SOURCE DATA
++++++++++++++++++++

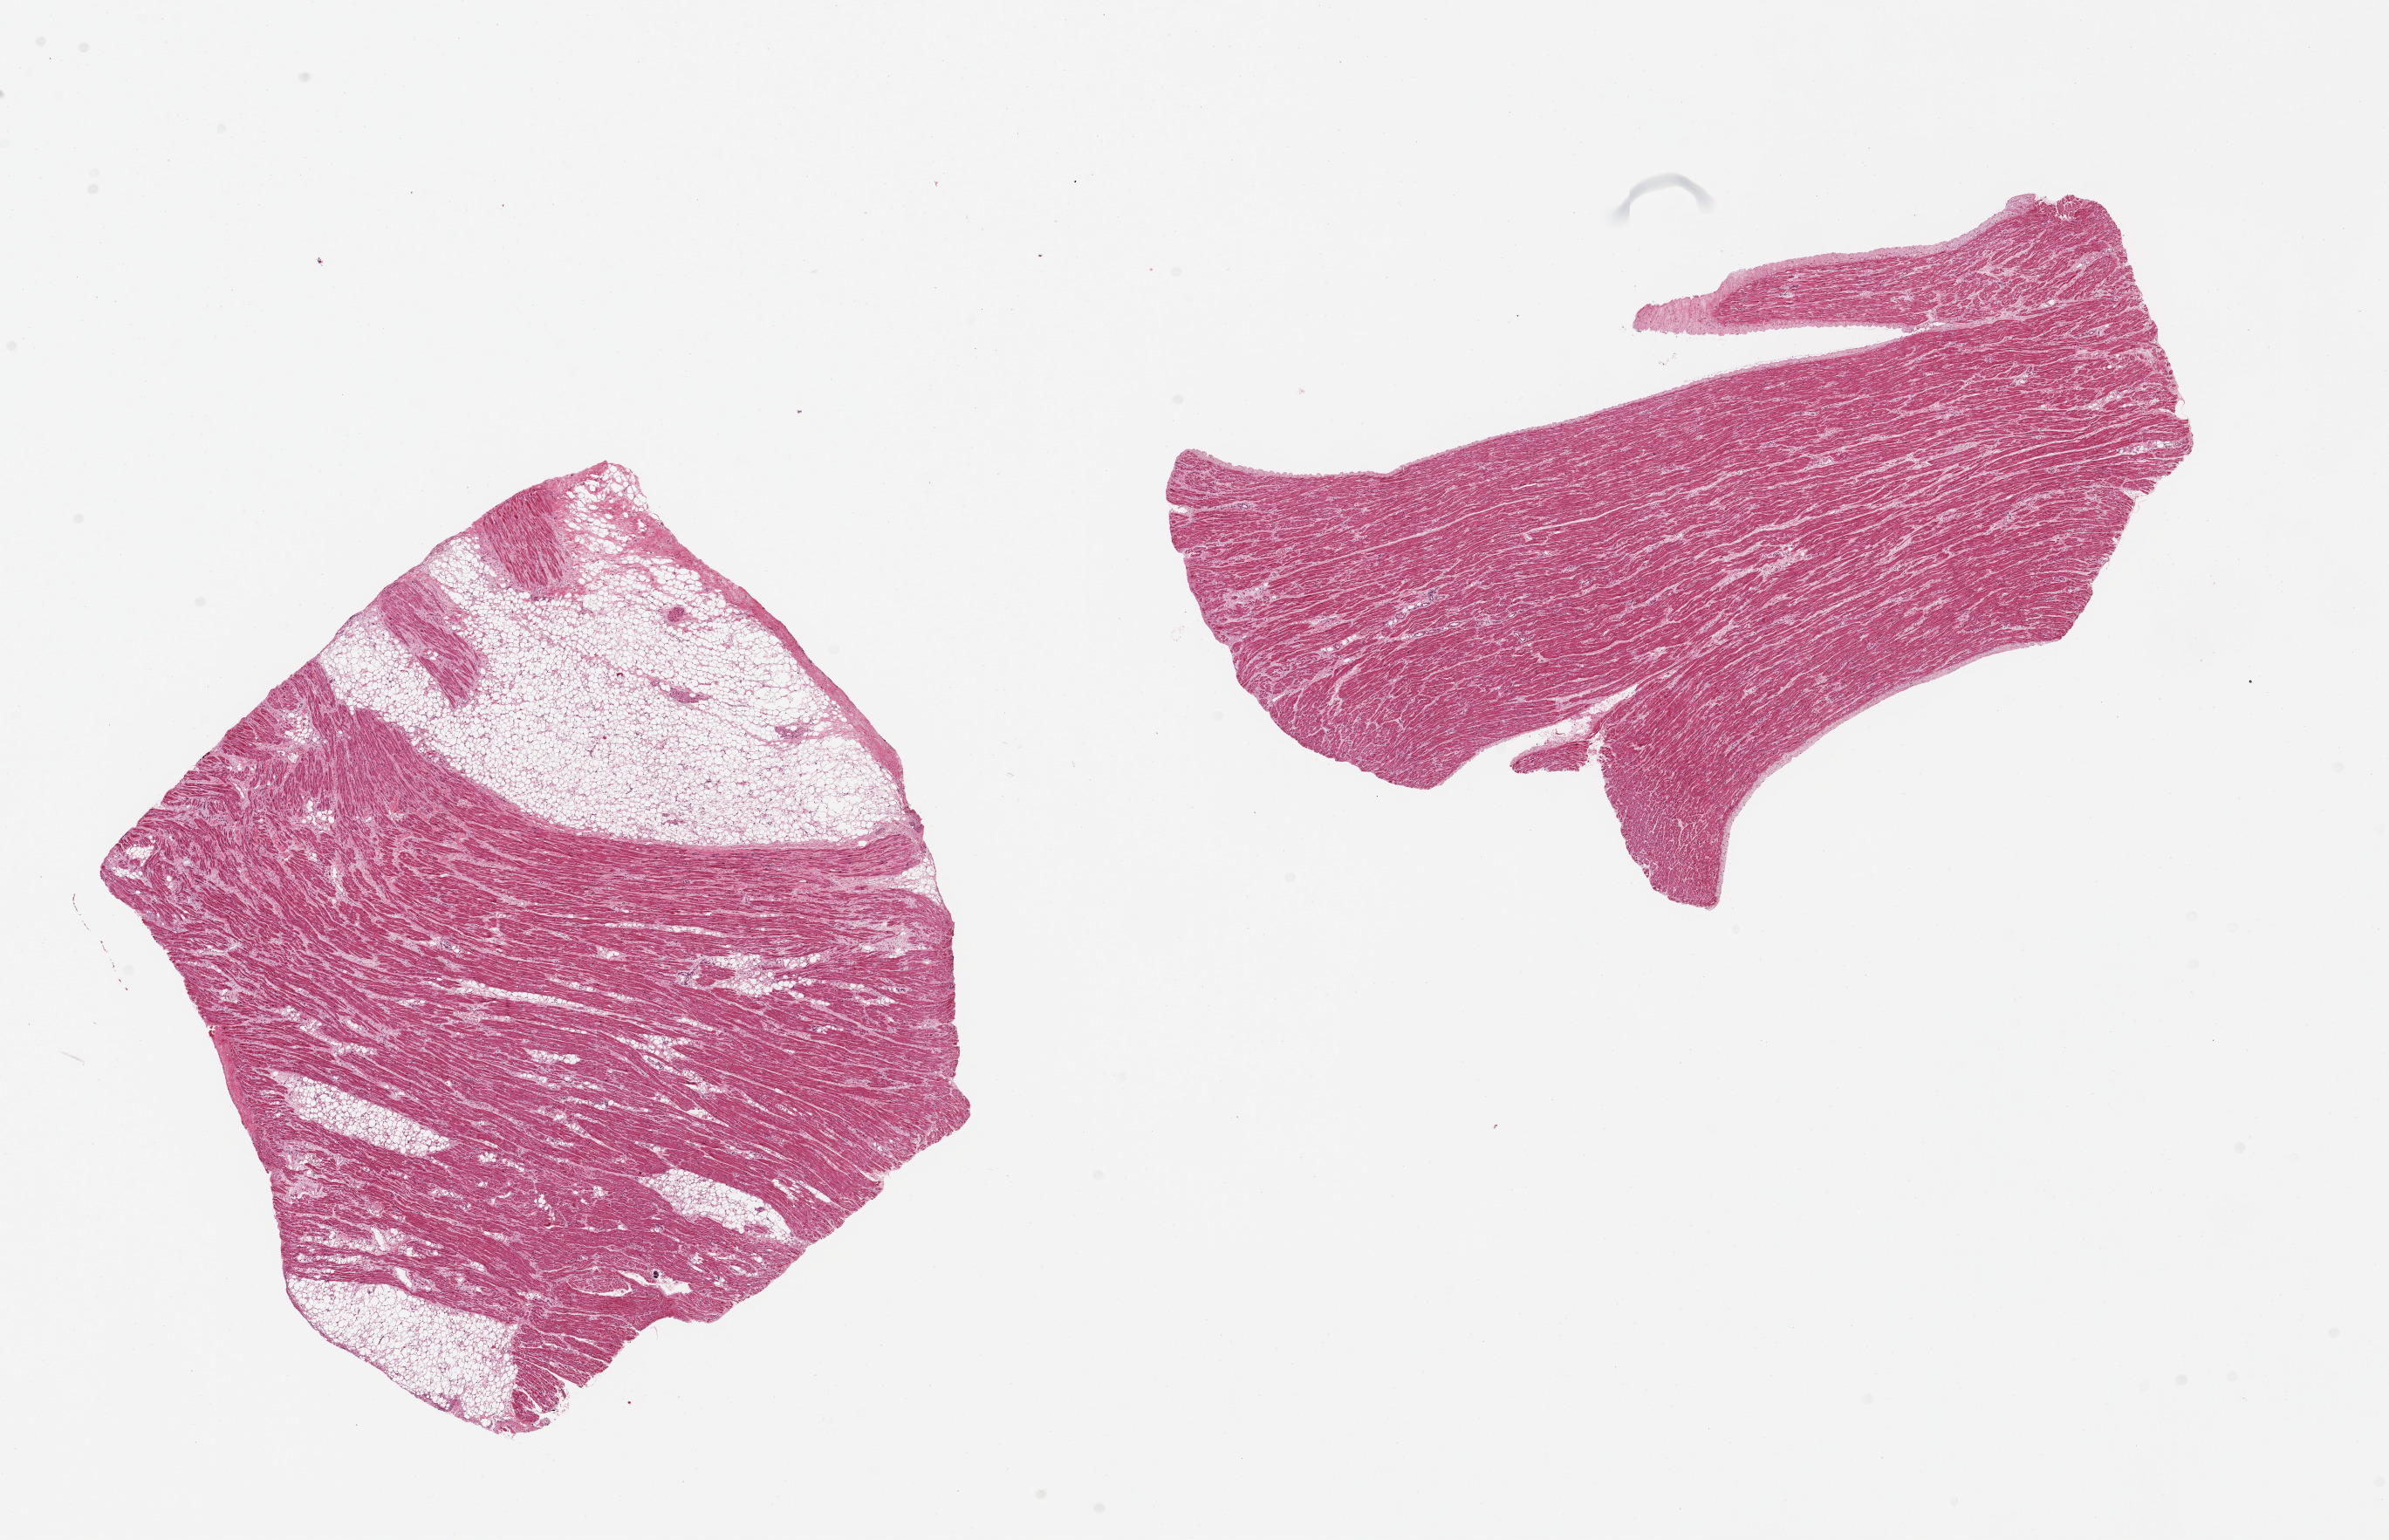
Whole-slide image, haematoxylin and eosin stain, a low-resolution overview of the entire scanned area, about 21.7 x 14.0 mm (acquisition: 20x scan); PAXgene-fixed paraffin-embedded (PFPE) section; section of auricular appendage (target tissue); donor tissue sample. Female donor.
Pathologist's review note for this sample: 2 pieces: 1 free of fat, other has 40% fat.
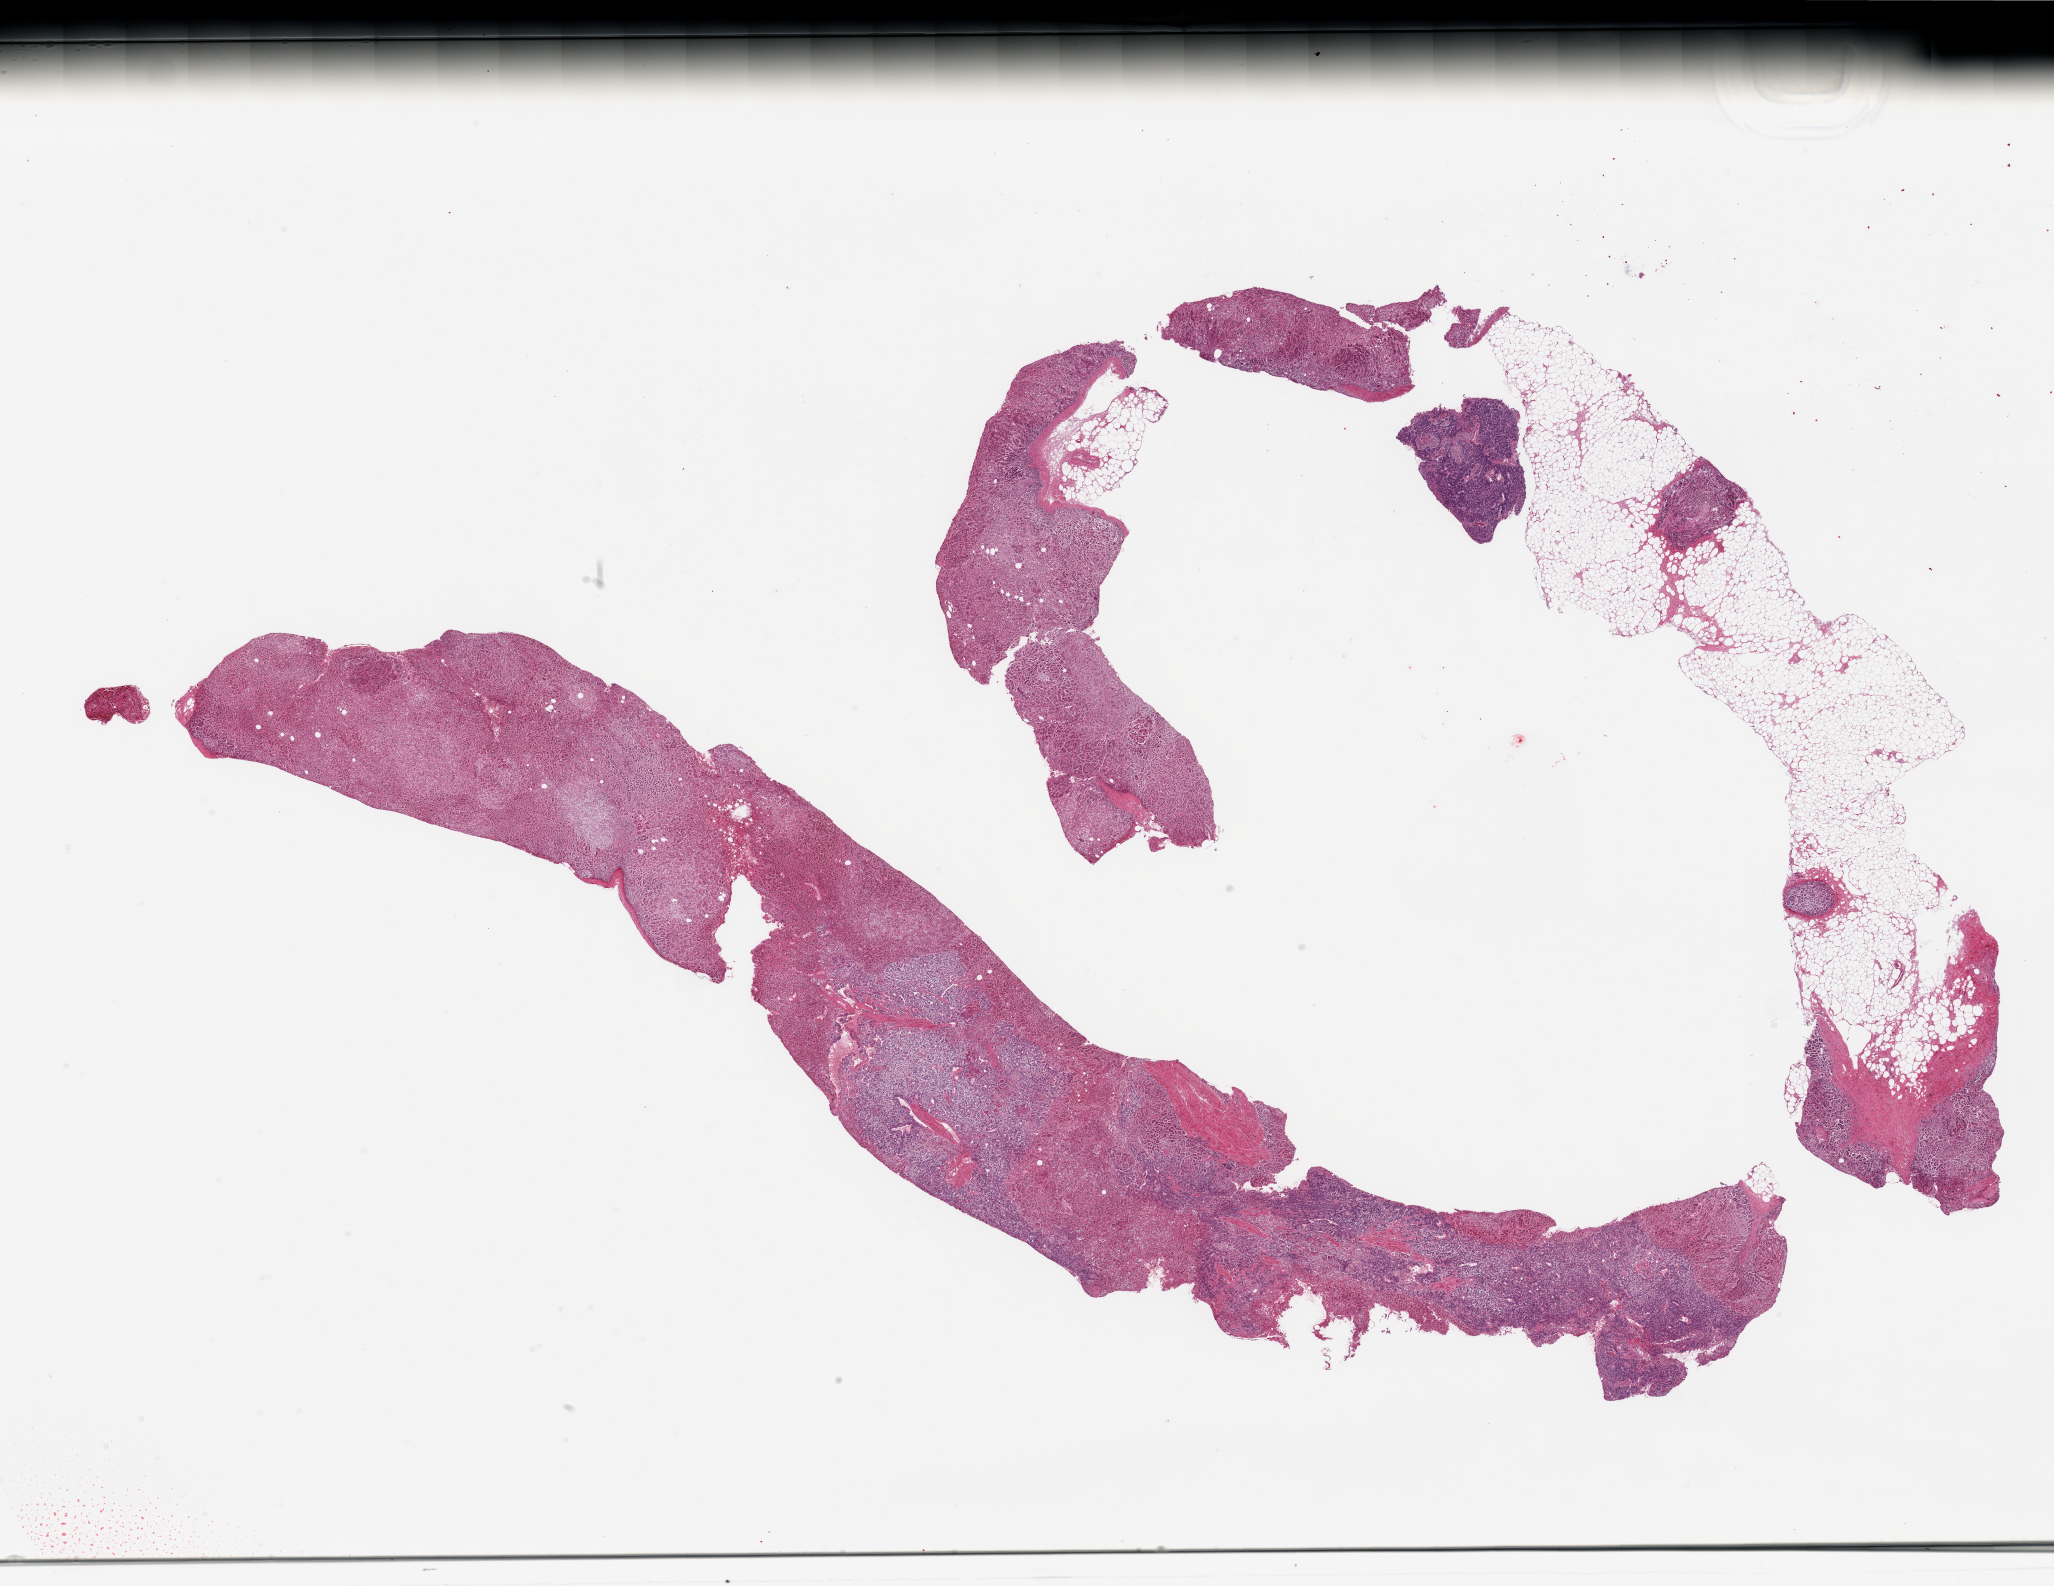
Whole-slide image, hematoxylin and eosin (H&E) stain — shown as a low-resolution overview of the whole scanned area (about 32.5 x 25.1 mm); PAXgene-fixed paraffin-embedded (PFPE) section; section of adrenal gland (target tissue); donor tissue sample. Donor sex: male.
Review note (as recorded): 2 pieces (fragmented): mainly cortex, 2 mm fragment of medulla; moderate-severe autolysis.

++++++++++++++++++++

EXERCISE INSTRUCTIONS
Take the lines from the start of the listing above through the line with "Pathologist's review note", both ends included, and copy them exactly, leaving the pictures behind.

TASK SOLUTION
Whole-slide image, haematoxylin and eosin stain, a low-resolution overview of the entire scanned area, about 21.7 x 14.0 mm (acquisition: 20x scan); PAXgene-fixed paraffin-embedded (PFPE) section; section of auricular appendage (target tissue); donor tissue sample. Female donor.
Pathologist's review note for this sample: 2 pieces: 1 free of fat, other has 40% fat.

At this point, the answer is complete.